### What is needed
Report all lines of the data below that hold the word "после".

(Task inputs Opens)

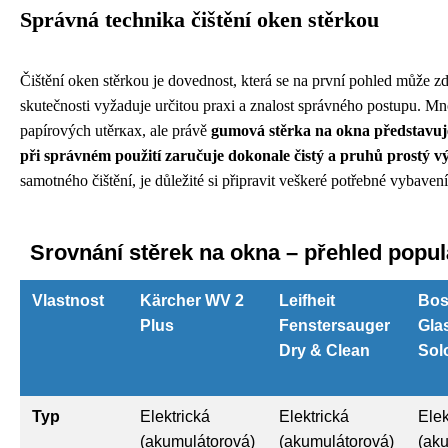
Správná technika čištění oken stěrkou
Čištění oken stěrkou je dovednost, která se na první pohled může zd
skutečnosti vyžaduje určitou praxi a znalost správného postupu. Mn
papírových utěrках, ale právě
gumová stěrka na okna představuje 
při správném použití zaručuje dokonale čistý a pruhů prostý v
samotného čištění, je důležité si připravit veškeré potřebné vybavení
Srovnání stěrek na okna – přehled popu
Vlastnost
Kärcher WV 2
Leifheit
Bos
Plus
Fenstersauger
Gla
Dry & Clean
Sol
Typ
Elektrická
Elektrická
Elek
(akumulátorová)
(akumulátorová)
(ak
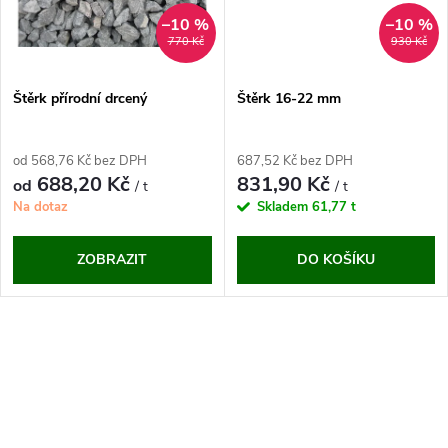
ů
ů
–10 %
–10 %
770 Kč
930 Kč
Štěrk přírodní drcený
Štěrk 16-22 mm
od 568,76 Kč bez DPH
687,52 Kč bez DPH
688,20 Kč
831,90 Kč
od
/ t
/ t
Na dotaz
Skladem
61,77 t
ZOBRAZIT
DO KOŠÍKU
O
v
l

(Task inputs Closes)
(Task inputs Opens)

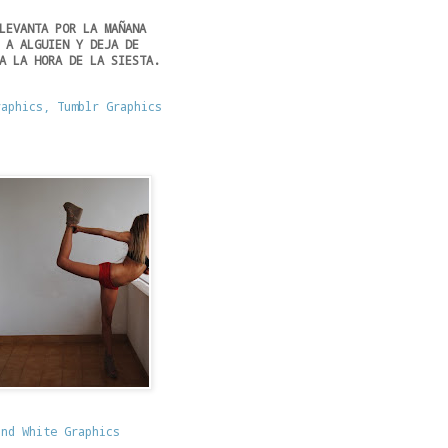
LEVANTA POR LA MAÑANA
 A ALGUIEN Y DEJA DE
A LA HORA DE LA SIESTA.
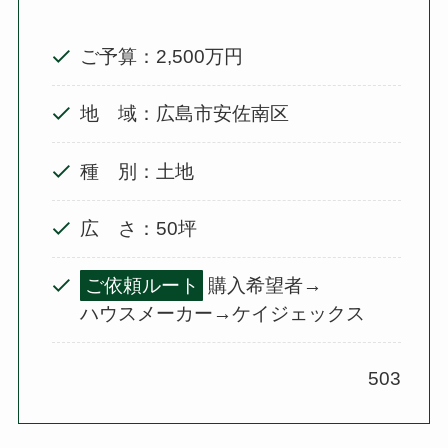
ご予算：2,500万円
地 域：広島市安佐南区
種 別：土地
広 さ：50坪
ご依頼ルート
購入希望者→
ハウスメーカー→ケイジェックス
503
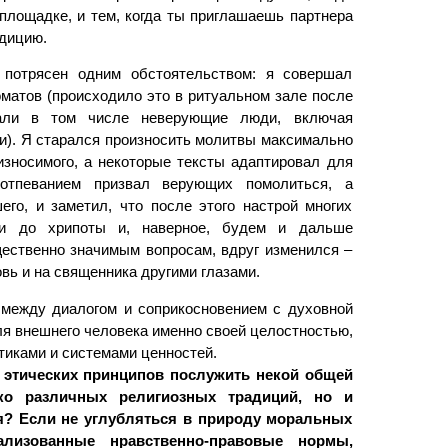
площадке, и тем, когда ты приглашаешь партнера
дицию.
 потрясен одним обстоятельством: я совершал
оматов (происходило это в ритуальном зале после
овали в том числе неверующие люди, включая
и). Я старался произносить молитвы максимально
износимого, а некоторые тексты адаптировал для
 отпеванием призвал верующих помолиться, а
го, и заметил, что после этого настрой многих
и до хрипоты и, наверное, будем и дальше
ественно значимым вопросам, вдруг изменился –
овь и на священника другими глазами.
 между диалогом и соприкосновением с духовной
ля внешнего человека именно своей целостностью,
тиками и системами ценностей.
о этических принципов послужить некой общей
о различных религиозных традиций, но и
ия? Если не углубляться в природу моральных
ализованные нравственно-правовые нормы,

(Task inputs Closes)
(Task inputs Opens)

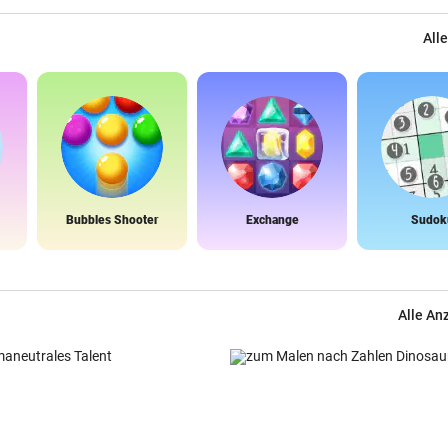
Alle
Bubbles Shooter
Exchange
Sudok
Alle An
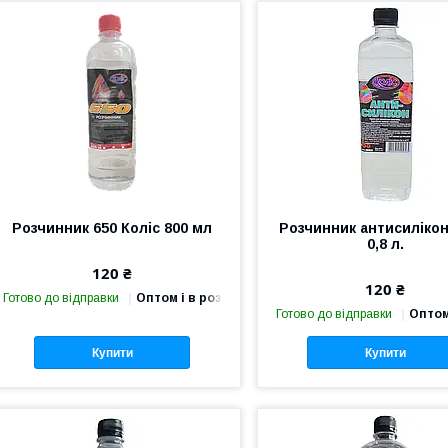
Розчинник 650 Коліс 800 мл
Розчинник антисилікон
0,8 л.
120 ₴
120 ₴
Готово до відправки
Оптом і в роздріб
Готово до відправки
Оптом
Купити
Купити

(Task inputs Closes)

### Exercise response
оматов (происходило это в ритуальном зале после
го, и заметил, что после этого настрой многих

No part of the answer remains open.